Un agent de la Sureté du Québec en opération routière (C) Courtoisie La SQ


702 personnes, dont 44 dans le Bas-Saint-Laurent, ont été arrêtées par la police québécoise, entre le 4 décembre et le 4 janvier dernier, pour conduite avec les capacités affaiblies par l’alcool, la drogue, ou une combinaison des deux.

C'est ce qu'a rapporté, le 14 janvier dernier, la Sûreté du Québec dans un communiqué présentant le bilan des interventions sur les routes durant la période des Fêtes.

Selon ce communiqué, au total, 2 300 contrôles routiers ont été déployés sur l’ensemble du territoire québécois au cours de cette opération nationale concertée.

La mise en place de ces contrôles routiers ciblant la capacité de conduire affaiblie par l’alcool ou la drogue a permis aux policiers d’intervenir autant de manière coercitive qu’en matière de sensibilisation auprès de nombreux conducteurs.

Dans la région du Bas-Saint-Laurent, de la Gaspésie et des Îles-de-la-Madeleine, les policiers disent avoir effectivement intensifié leurs efforts.

Outre les 44 individus qui ont été arrêtés, « les policiers ont également mené 2 557 opérations ciblant notamment la vitesse et le port de la ceinture de sécurité, en plus de réaliser 171 contrôles routiers en lien avec la conduite avec les capacités affaiblies ».

« Ces interventions ont mené à l’émission de 1 413 constats d’infraction pour diverses infractions, incluant des excès de vitesse, le non-port de la ceinture de sécurité, l’utilisation du téléphone cellulaire au volant ainsi que d’autres infractions au Code de la sécurité routière », souligne la SQ.
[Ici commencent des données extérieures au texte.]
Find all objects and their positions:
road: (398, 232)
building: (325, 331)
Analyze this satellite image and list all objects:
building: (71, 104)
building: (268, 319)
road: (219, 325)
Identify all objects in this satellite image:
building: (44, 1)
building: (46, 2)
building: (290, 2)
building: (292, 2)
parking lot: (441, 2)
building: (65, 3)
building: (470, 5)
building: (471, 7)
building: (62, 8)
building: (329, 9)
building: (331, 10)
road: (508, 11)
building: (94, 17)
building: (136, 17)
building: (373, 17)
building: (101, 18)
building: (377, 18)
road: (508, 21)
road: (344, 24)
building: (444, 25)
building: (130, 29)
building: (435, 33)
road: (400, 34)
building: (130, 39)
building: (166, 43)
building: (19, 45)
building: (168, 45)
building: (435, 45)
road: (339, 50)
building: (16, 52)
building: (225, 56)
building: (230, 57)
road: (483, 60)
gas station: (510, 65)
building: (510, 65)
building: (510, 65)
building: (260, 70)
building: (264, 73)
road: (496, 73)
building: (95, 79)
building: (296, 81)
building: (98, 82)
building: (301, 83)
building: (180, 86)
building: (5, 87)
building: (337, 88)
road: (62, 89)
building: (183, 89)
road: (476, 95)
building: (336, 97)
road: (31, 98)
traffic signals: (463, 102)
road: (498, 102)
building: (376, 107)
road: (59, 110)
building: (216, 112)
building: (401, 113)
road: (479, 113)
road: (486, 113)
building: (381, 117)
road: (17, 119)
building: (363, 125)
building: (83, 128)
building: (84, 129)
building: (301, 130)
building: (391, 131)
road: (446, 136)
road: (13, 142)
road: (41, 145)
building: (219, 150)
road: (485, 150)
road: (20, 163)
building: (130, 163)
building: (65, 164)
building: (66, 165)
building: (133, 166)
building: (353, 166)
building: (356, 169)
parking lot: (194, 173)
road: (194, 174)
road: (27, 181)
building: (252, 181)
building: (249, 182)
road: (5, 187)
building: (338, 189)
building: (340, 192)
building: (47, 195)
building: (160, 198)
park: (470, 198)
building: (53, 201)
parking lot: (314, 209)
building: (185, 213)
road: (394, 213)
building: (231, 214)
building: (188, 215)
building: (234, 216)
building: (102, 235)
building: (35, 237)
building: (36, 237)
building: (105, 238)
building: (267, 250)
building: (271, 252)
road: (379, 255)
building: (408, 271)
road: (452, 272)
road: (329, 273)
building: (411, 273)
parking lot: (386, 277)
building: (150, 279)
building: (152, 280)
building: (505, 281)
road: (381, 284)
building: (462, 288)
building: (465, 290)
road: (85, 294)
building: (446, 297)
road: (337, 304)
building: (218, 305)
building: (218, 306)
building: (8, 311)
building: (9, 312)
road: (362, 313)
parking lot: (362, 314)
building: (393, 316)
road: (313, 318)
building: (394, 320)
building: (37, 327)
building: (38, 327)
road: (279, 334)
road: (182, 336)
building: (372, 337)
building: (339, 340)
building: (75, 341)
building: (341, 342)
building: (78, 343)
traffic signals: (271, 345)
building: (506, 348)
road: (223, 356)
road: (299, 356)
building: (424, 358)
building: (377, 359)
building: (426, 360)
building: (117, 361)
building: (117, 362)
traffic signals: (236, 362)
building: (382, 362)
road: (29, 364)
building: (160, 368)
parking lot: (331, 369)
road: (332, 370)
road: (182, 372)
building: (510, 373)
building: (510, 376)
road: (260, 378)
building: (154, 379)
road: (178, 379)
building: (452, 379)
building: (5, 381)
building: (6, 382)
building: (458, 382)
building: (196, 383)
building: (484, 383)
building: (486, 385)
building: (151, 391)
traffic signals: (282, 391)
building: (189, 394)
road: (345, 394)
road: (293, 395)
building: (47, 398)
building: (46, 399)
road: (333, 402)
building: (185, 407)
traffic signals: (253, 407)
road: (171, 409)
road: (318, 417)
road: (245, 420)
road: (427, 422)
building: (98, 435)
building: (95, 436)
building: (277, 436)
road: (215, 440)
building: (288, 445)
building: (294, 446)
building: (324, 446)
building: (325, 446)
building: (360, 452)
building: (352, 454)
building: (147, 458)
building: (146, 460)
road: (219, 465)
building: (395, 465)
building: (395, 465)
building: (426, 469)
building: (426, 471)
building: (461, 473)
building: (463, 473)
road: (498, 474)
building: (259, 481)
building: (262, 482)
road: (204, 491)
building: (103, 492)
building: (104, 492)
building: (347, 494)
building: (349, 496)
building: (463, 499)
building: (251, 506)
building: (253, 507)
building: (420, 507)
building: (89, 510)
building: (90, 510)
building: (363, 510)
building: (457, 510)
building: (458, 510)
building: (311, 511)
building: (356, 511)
Des contrôles tout au long de l'année

Bien que la période des Fêtes soit terminée, la police informe dans son communiqué que les opérations policières visant la prévention de la capacité de conduire affaiblie se poursuivront tout au long de l’année.

Elle rappelle que les patrouilleurs peuvent intercepter les automobilistes afin de procéder à la détection de la conduite avec les capacités affaiblies et mettre en état d’arrestation les conducteurs fautifs.

« Ces derniers utilisent différentes techniques et outils pour détecter la drogue et l’alcool chez les conducteurs. De plus, le dépistage obligatoire en vigueur permet aux policiers d’exiger qu’un conducteur fournisse un échantillon d’haleine au bord de la route, et ce, sans soupçonner la présence d’alcool dans l’organisme d’une personne », a détaillé la Sûreté du Québec.

Enfin, affirme la SQ, peu importe le moment de l’année, la règle continue de s’appliquer : « Quand on consomme, alcool ou drogue, on ne conduit pas. » Il faut plutôt prévoir une solution de rechange.